In this paper, we address the critical need for interpretable and uncertainty-aware machine learning models in the context of online learning for high-risk industries, particularly cyber-security. While deep learning and other complex models have demonstrated impressive predictive capabilities, their opacity and lack of uncertainty quantification present significant questions about their trustworthiness. We propose a novel pipeline for online supervised learning problems in cyber-security, that harnesses the inherent interpretability and uncertainty awareness of Additive Gaussian Processes (AGPs) models. Our approach aims to balance predictive performance with transparency while improving the scalability of AGPs, which represents their main drawback, potentially enabling security analysts to better validate threat detection, troubleshoot and reduce false positives, and generally make trustworthy, informed decisions. This work contributes to the growing field of interpretable AI by proposing a class of models that can be significantly beneficial for high-stake decision problems such as the ones typical of the cyber-security domain. The source code is available.

Figures (9)

• Figure 1: Simple example of Gaussian Process fit one-dimensional input space. The red line denotes the mean fit for the $f(x)$ function, while the grey bars denotes the 95% confidence interval around $f(x)$. Blue dots depict training data points. Notice how the confidence is very high in regions dense with data points, while is very low in regions with no data points, demonstrating the desirable uncertainty-quantification properties of GPs.
• Figure 2: Example of Gaussian Process fit on a two-dimensional inputs case. The 3D plot on the left depicts the mean fit for $f(x_1, x_2)$, while the contour plot on the right depicts the variance around $f(x_1, x_2)$. Variance is higher (brighter colour) in regions at the corners with fewer data points.

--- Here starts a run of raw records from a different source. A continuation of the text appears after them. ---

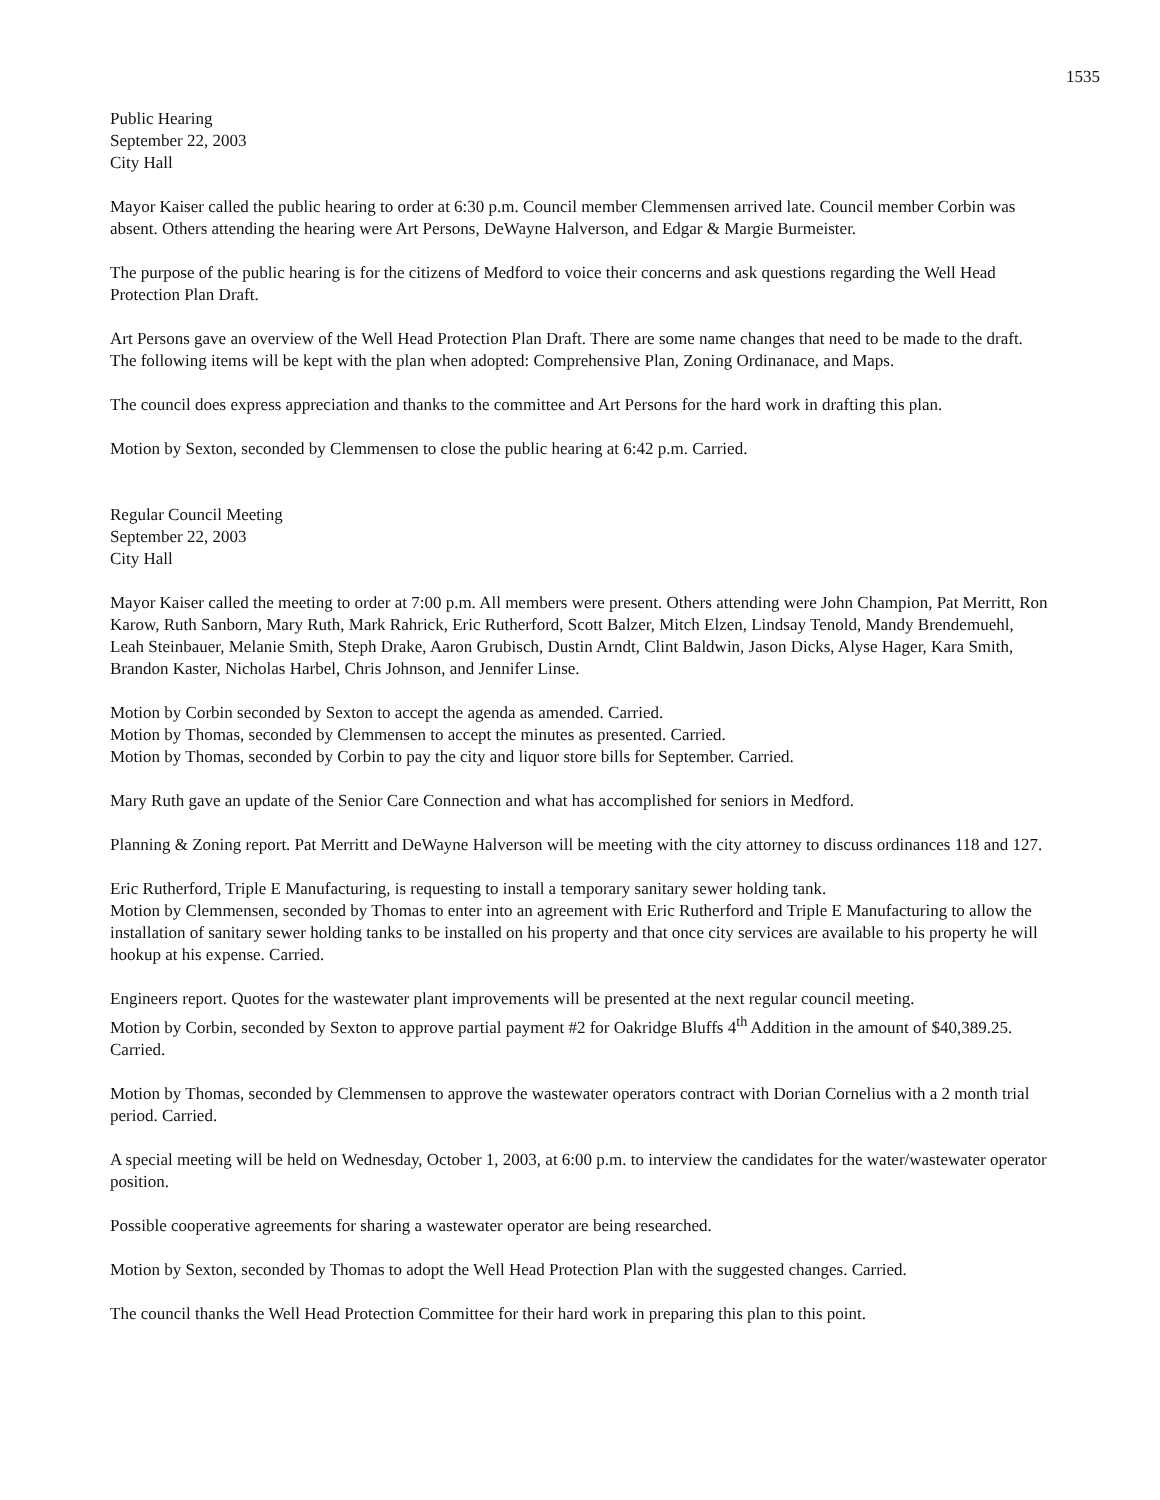1535
Public Hearing
September 22, 2003
City Hall
Mayor Kaiser called the public hearing to order at 6:30 p.m. Council member Clemmensen arrived late. Council member Corbin was absent. Others attending the hearing were Art Persons, DeWayne Halverson, and Edgar & Margie Burmeister.
The purpose of the public hearing is for the citizens of Medford to voice their concerns and ask questions regarding the Well Head Protection Plan Draft.
Art Persons gave an overview of the Well Head Protection Plan Draft. There are some name changes that need to be made to the draft. The following items will be kept with the plan when adopted: Comprehensive Plan, Zoning Ordinanace, and Maps.
The council does express appreciation and thanks to the committee and Art Persons for the hard work in drafting this plan.
Motion by Sexton, seconded by Clemmensen to close the public hearing at 6:42 p.m. Carried.
Regular Council Meeting
September 22, 2003
City Hall
Mayor Kaiser called the meeting to order at 7:00 p.m. All members were present. Others attending were John Champion, Pat Merritt, Ron Karow, Ruth Sanborn, Mary Ruth, Mark Rahrick, Eric Rutherford, Scott Balzer, Mitch Elzen, Lindsay Tenold, Mandy Brendemuehl, Leah Steinbauer, Melanie Smith, Steph Drake, Aaron Grubisch, Dustin Arndt, Clint Baldwin, Jason Dicks, Alyse Hager, Kara Smith, Brandon Kaster, Nicholas Harbel, Chris Johnson, and Jennifer Linse.
Motion by Corbin seconded by Sexton to accept the agenda as amended. Carried.
Motion by Thomas, seconded by Clemmensen to accept the minutes as presented. Carried.
Motion by Thomas, seconded by Corbin to pay the city and liquor store bills for September. Carried.
Mary Ruth gave an update of the Senior Care Connection and what has accomplished for seniors in Medford.
Planning & Zoning report. Pat Merritt and DeWayne Halverson will be meeting with the city attorney to discuss ordinances 118 and 127.
Eric Rutherford, Triple E Manufacturing, is requesting to install a temporary sanitary sewer holding tank.
Motion by Clemmensen, seconded by Thomas to enter into an agreement with Eric Rutherford and Triple E Manufacturing to allow the installation of sanitary sewer holding tanks to be installed on his property and that once city services are available to his property he will hookup at his expense. Carried.
Engineers report. Quotes for the wastewater plant improvements will be presented at the next regular council meeting.
Motion by Corbin, seconded by Sexton to approve partial payment #2 for Oakridge Bluffs 4<sup>th</sup> Addition in the amount of $40,389.25. Carried.
Motion by Thomas, seconded by Clemmensen to approve the wastewater operators contract with Dorian Cornelius with a 2 month trial period. Carried.
A special meeting will be held on Wednesday, October 1, 2003, at 6:00 p.m. to interview the candidates for the water/wastewater operator position.
Possible cooperative agreements for sharing a wastewater operator are being researched.
Motion by Sexton, seconded by Thomas to adopt the Well Head Protection Plan with the suggested changes. Carried.
The council thanks the Well Head Protection Committee for their hard work in preparing this plan to this point.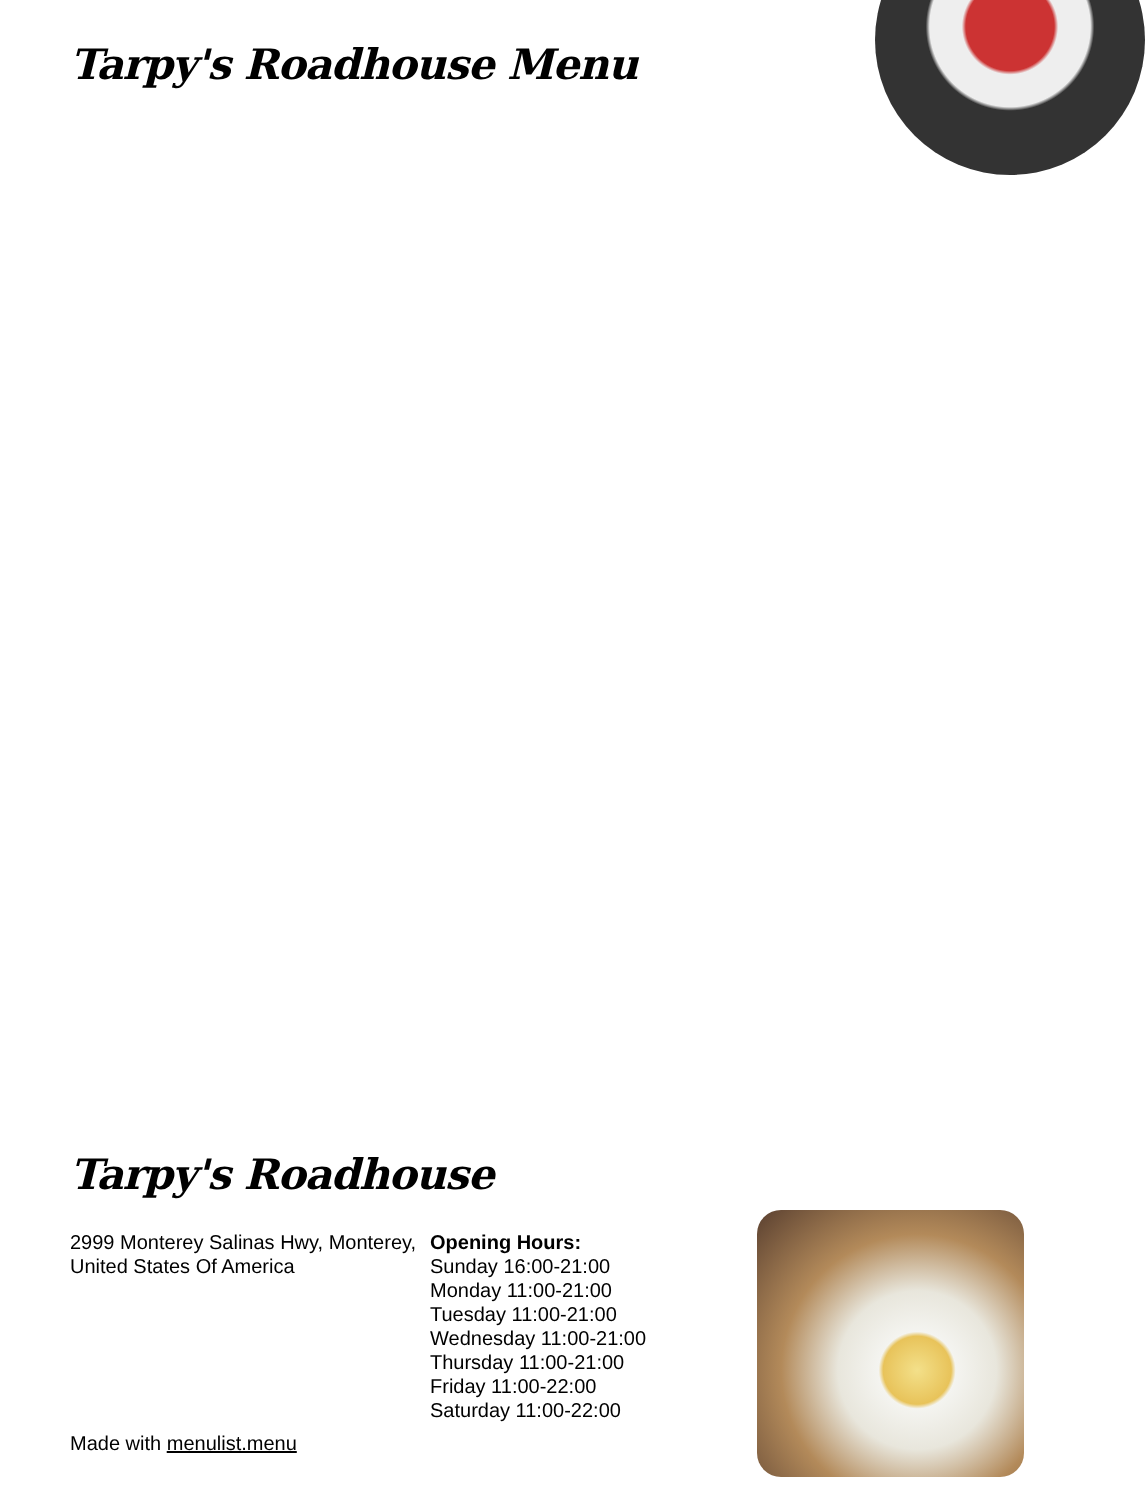Tarpy's Roadhouse Menu
Tarpy's Roadhouse
2999 Monterey Salinas Hwy, Monterey, United States Of America
Opening Hours:
Sunday 16:00-21:00
Monday 11:00-21:00
Tuesday 11:00-21:00
Wednesday 11:00-21:00
Thursday 11:00-21:00
Friday 11:00-22:00
Saturday 11:00-22:00
Made with menulist.menu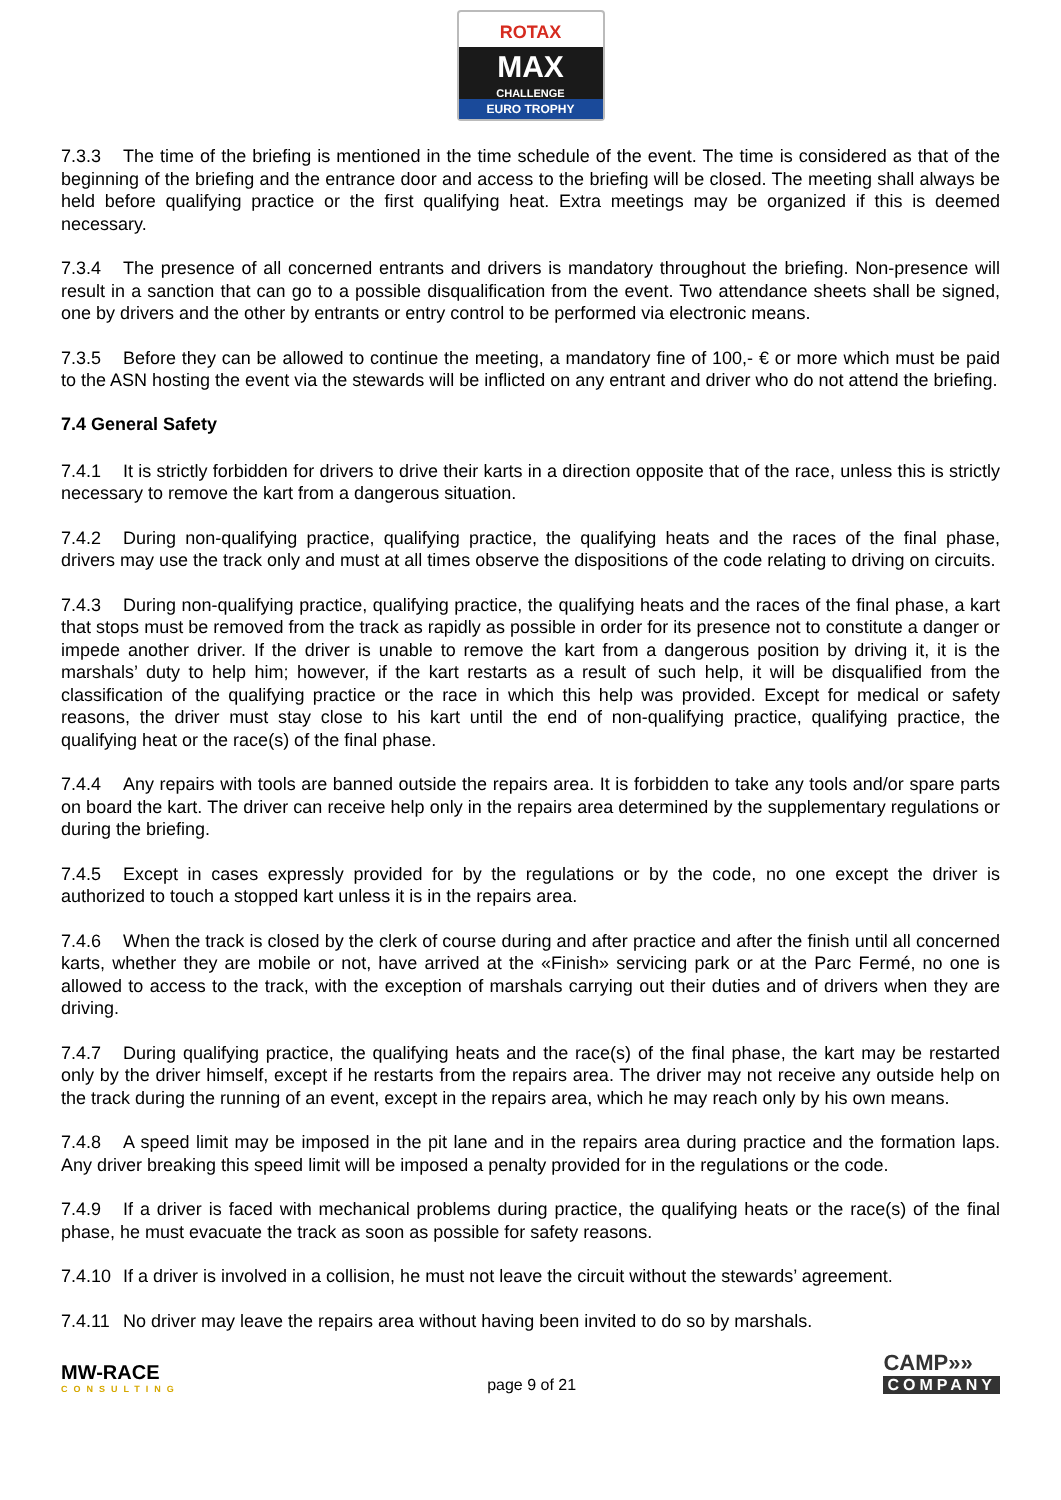ROTAX
MAX
CHALLENGE
EURO TROPHY
7.3.3 The time of the briefing is mentioned in the time schedule of the event. The time is considered as that of the beginning of the briefing and the entrance door and access to the briefing will be closed. The meeting shall always be held before qualifying practice or the first qualifying heat. Extra meetings may be organized if this is deemed necessary.
7.3.4 The presence of all concerned entrants and drivers is mandatory throughout the briefing. Non-presence will result in a sanction that can go to a possible disqualification from the event. Two attendance sheets shall be signed, one by drivers and the other by entrants or entry control to be performed via electronic means.
7.3.5 Before they can be allowed to continue the meeting, a mandatory fine of 100,- € or more which must be paid to the ASN hosting the event via the stewards will be inflicted on any entrant and driver who do not attend the briefing.
7.4 General Safety
7.4.1 It is strictly forbidden for drivers to drive their karts in a direction opposite that of the race, unless this is strictly necessary to remove the kart from a dangerous situation.
7.4.2 During non-qualifying practice, qualifying practice, the qualifying heats and the races of the final phase, drivers may use the track only and must at all times observe the dispositions of the code relating to driving on circuits.
7.4.3 During non-qualifying practice, qualifying practice, the qualifying heats and the races of the final phase, a kart that stops must be removed from the track as rapidly as possible in order for its presence not to constitute a danger or impede another driver. If the driver is unable to remove the kart from a dangerous position by driving it, it is the marshals’ duty to help him; however, if the kart restarts as a result of such help, it will be disqualified from the classification of the qualifying practice or the race in which this help was provided. Except for medical or safety reasons, the driver must stay close to his kart until the end of non-qualifying practice, qualifying practice, the qualifying heat or the race(s) of the final phase.
7.4.4 Any repairs with tools are banned outside the repairs area. It is forbidden to take any tools and/or spare parts on board the kart. The driver can receive help only in the repairs area determined by the supplementary regulations or during the briefing.
7.4.5 Except in cases expressly provided for by the regulations or by the code, no one except the driver is authorized to touch a stopped kart unless it is in the repairs area.
7.4.6 When the track is closed by the clerk of course during and after practice and after the finish until all concerned karts, whether they are mobile or not, have arrived at the «Finish» servicing park or at the Parc Fermé, no one is allowed to access to the track, with the exception of marshals carrying out their duties and of drivers when they are driving.
7.4.7 During qualifying practice, the qualifying heats and the race(s) of the final phase, the kart may be restarted only by the driver himself, except if he restarts from the repairs area. The driver may not receive any outside help on the track during the running of an event, except in the repairs area, which he may reach only by his own means.
7.4.8 A speed limit may be imposed in the pit lane and in the repairs area during practice and the formation laps. Any driver breaking this speed limit will be imposed a penalty provided for in the regulations or the code.
7.4.9 If a driver is faced with mechanical problems during practice, the qualifying heats or the race(s) of the final phase, he must evacuate the track as soon as possible for safety reasons.
7.4.10 If a driver is involved in a collision, he must not leave the circuit without the stewards’ agreement.
7.4.11 No driver may leave the repairs area without having been invited to do so by marshals.
MW-RACE
CONSULTING
page 9 of 21
CAMP»»
COMPANY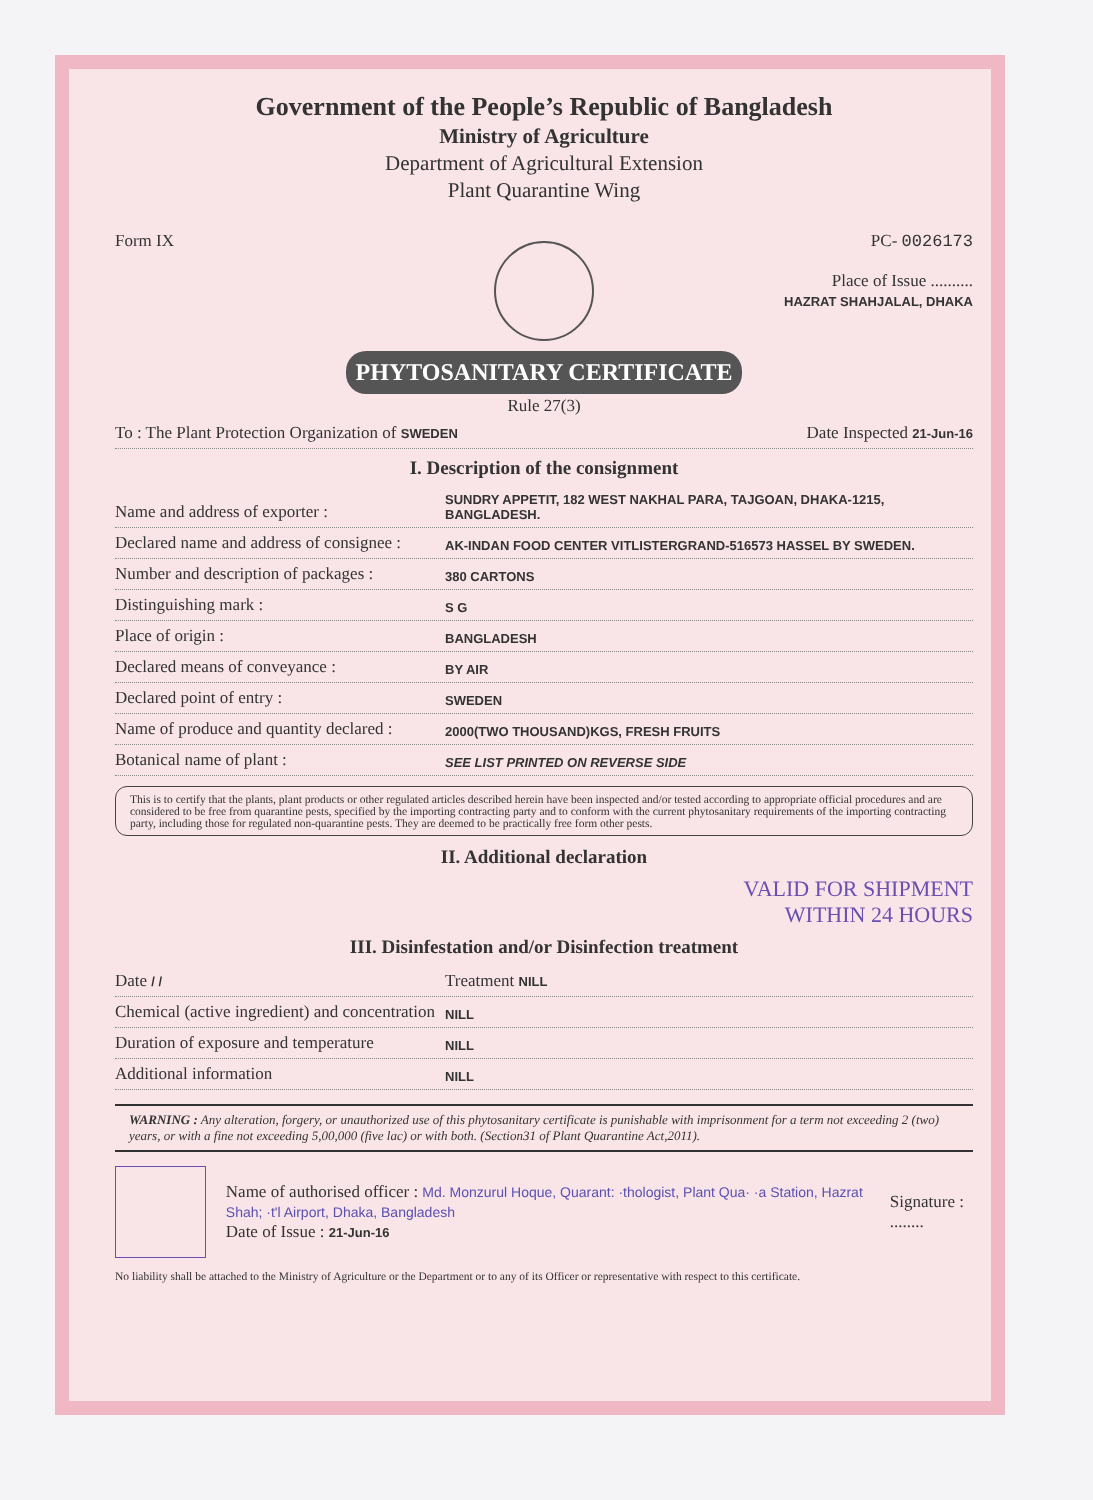Government of the People’s Republic of Bangladesh
Ministry of Agriculture
Department of Agricultural Extension
Plant Quarantine Wing
Form IX PC- 0026173
Place of Issue ..........
HAZRAT SHAHJALAL, DHAKA
PHYTOSANITARY CERTIFICATE
Rule 27(3)
To : The Plant Protection Organization of SWEDEN Date Inspected 21-Jun-16
I. Description of the consignment
Name and address of exporter : SUNDRY APPETIT, 182 WEST NAKHAL PARA, TAJGOAN, DHAKA-1215, BANGLADESH.
Declared name and address of consignee : AK-INDAN FOOD CENTER VITLISTERGRAND-516573 HASSEL BY SWEDEN.
Number and description of packages : 380 CARTONS
Distinguishing mark : S G
Place of origin : BANGLADESH
Declared means of conveyance : BY AIR
Declared point of entry : SWEDEN
Name of produce and quantity declared : 2000(TWO THOUSAND)KGS, FRESH FRUITS
Botanical name of plant : SEE LIST PRINTED ON REVERSE SIDE
This is to certify that the plants, plant products or other regulated articles described herein have been inspected and/or tested according to appropriate official procedures and are considered to be free from quarantine pests, specified by the importing contracting party and to conform with the current phytosanitary requirements of the importing contracting party, including those for regulated non-quarantine pests. They are deemed to be practically free form other pests.
II. Additional declaration
VALID FOR SHIPMENT
WITHIN 24 HOURS
III. Disinfestation and/or Disinfection treatment
Date / / Treatment NILL
Chemical (active ingredient) and concentration NILL
Duration of exposure and temperature NILL
Additional information NILL
WARNING : Any alteration, forgery, or unauthorized use of this phytosanitary certificate is punishable with imprisonment for a term not exceeding 2 (two) years, or with a fine not exceeding 5,00,000 (five lac) or with both. (Section31 of Plant Quarantine Act,2011).
Name of authorised officer : Md. Monzurul Hoque, Quarant: ·thologist, Plant Qua· ·a Station, Hazrat Shah; ·t'l Airport, Dhaka, Bangladesh
Date of Issue : 21-Jun-16
Signature : ........
No liability shall be attached to the Ministry of Agriculture or the Department or to any of its Officer or representative with respect to this certificate.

• Figure 3: Architecture of a NAM: each input is modelled via an input-specific fully-connected MLP (sub-networks) that guarantee interpretability of their contribution $f_j(\cdot)$ (Shapley value shapley:book1952) to the final output $y$. Their functions are then summed up and normalized to construct the final predictor.
• Figure 4: Architecture of an Additive GP: each data feature is fed into a Multidimensional GP, then individual contributions are extracted, summed and normalised.
• Figure 5: ROC curves of the four models considered: Neural Nets (NN), Gaussian Processes (GP), Neural Additive Models (NAM) and Additive GP (AGP). We used a window of 20% (of the data) for routinely re-training the models.